Pray, Sir, in all the reading which you have ever read, did you ever read such a book as Locke’s Essay upon the Human Understanding? Don’t answer me rashly – because many, I know, quote the book, who have not read it – and many have read it who understand it not.

If either of these is your case ... I will tell you in three words what the book is. It is a history – a history! of whom? what? where? when?

... It is a history-book ... of what passes in a man’s own mind; and if you will say so much of the book, and no more, believe me, you will cut no contemptible figure in a metaphysical circle.

Locke’s Social Influence

Locke’s influence went beyond the schools and universities, the learned societies and academies. The “ideas” of Locke had become one of the indispensable “properties” of the fashionable intelligentsia.

I HEARD OF A YOUNG WOMAN WHO WAS SITTING FOR HER PORTRAIT AND WANTED TO BE SEEN HOLDING THE COLLECTED WORKS OF JOHN LOCKE. FRENCH DANDIES, NOT CONTENT WITH CREATING AN IMPRESSION BY THE ELEGANCE AND REFINEMENT OF THEIR ATTIRE, WERE ANXIOUS TO ADORN THEIR MINDS AS WELL - WITH LOCKE.

Fictions in the Service of Truth

In the literature of the 18th century, there is continual interplay between philosophy and fiction. These novelists were the inheritors of a tradition stretching back to the Roman Empire. But in the Age of Enlightenment, fiction faced new and urgent tasks.

The novel was uniquely suited to an age when an individual might make his or her own way in the world. An increasingly informed and curious readership awaited tales which were experimental and exemplary. Received ideas are put to the test of experience; literary conventions are measured against the imperatives of a disorderly reality.

Characteristically, the Enlightenment novel focuses on a single individual and monitors the impact of an unpredictable world on that person’s experience.

IT PROVES AGAIN AND AGAIN LOCKE’S POSTULATE THAT WE ARE MADE BY WHAT HAPPENS TO US.

There is another sort of knowledge beyond the power of learning to bestow, and this is to be had by conversation ... the true practical system can only be learnt from the world.

The Adventures of ...

Our 18th century heroes and heroines travel about the world in their picaresque journeys through life – expecting to improve themselves as they improve their lot in life. At the very least, they attempt to maintain their sense of self-worth in the face of adversity, corruption and seduction.

* [WORK INSTRUCTIONS]: Please judge whether each of these statements agrees with the passage on Locke and the 18th-century novel, answering yes or no and quoting the passage's deciding words. (a) Locke's Essay is described as a history of what passes in a man's own mind. (b) Locke's influence stayed within the schools and universities. (c) The Enlightenment novel typically centers on a single individual.

* [MATERIAL PROVIDED]:
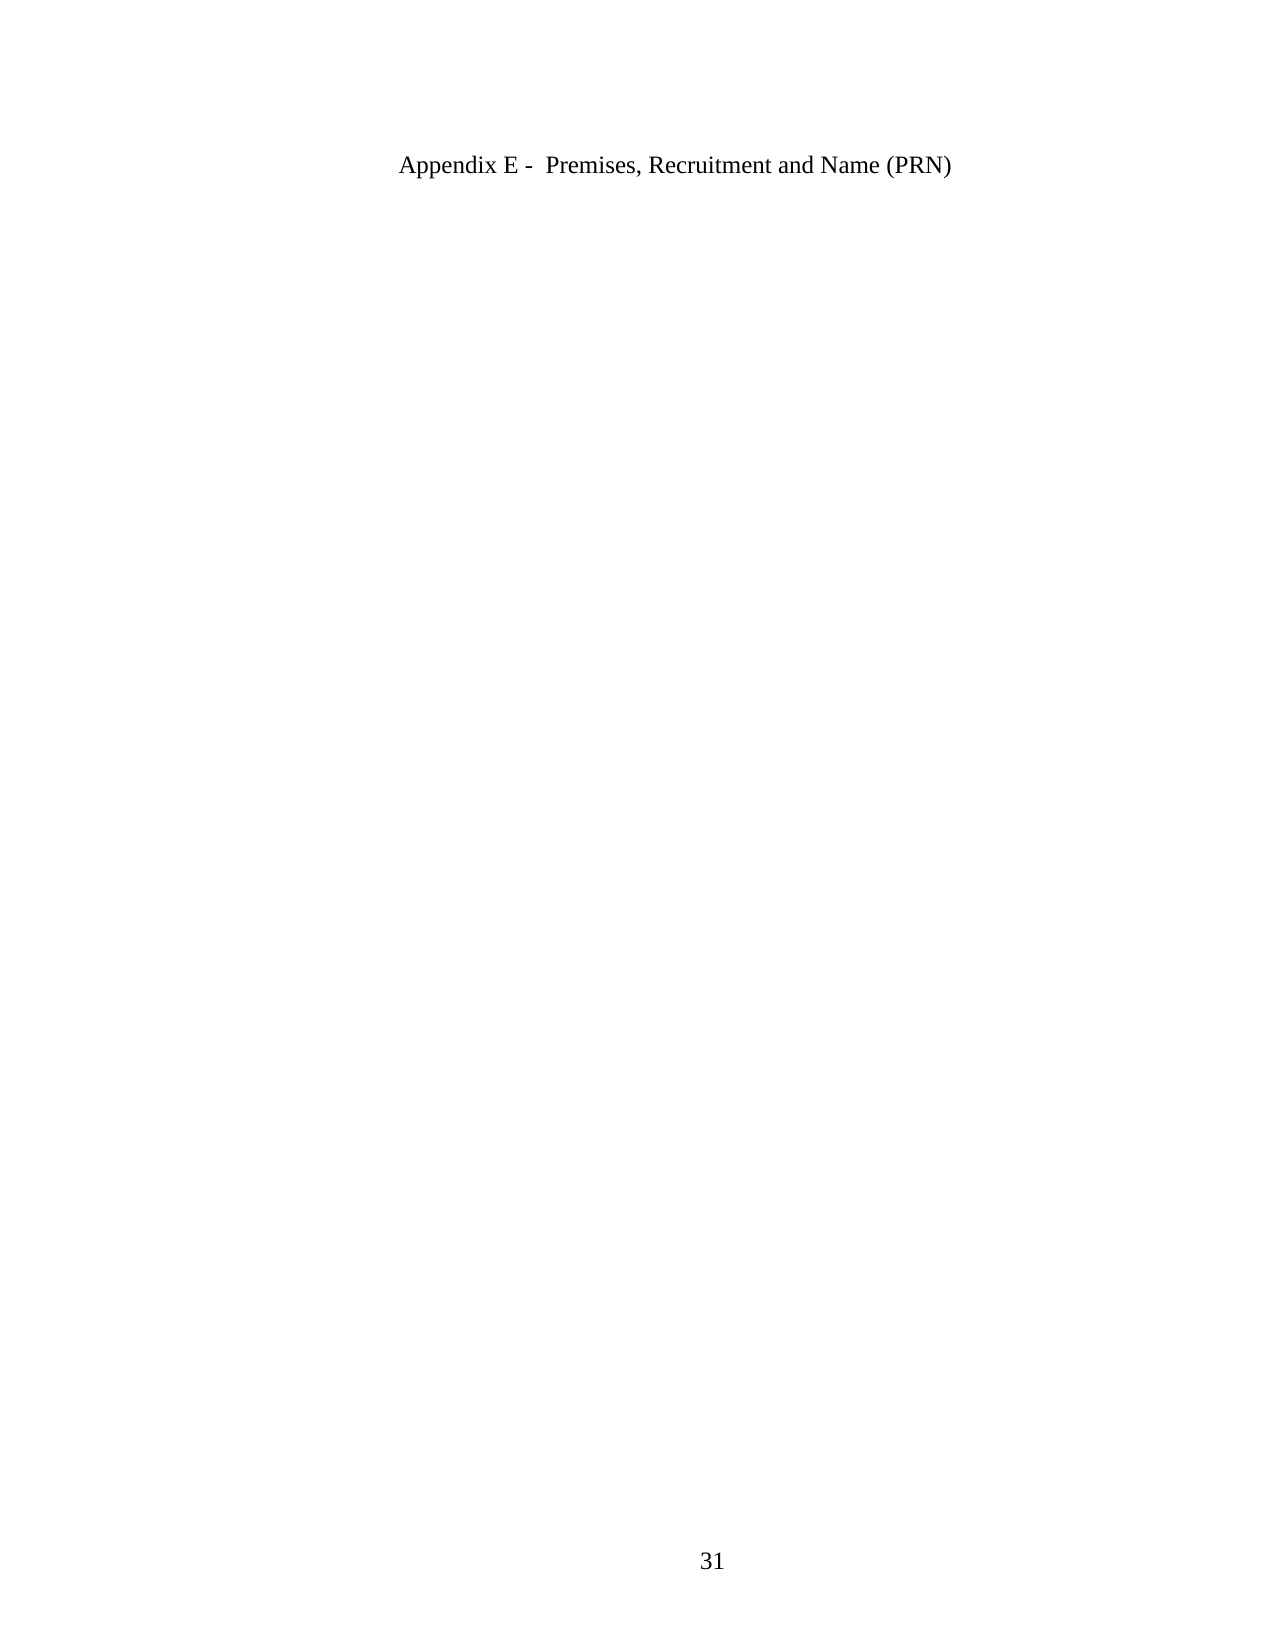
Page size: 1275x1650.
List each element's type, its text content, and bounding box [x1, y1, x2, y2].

* [ANSWER TO THIS TASK]:
(a) Yes: "It is a history-book ... of what passes in a man’s own mind"
(b) No: "Locke’s influence went beyond the schools and universities, the learned societies and academies."
(c) Yes: "Characteristically, the Enlightenment novel focuses on a single individual"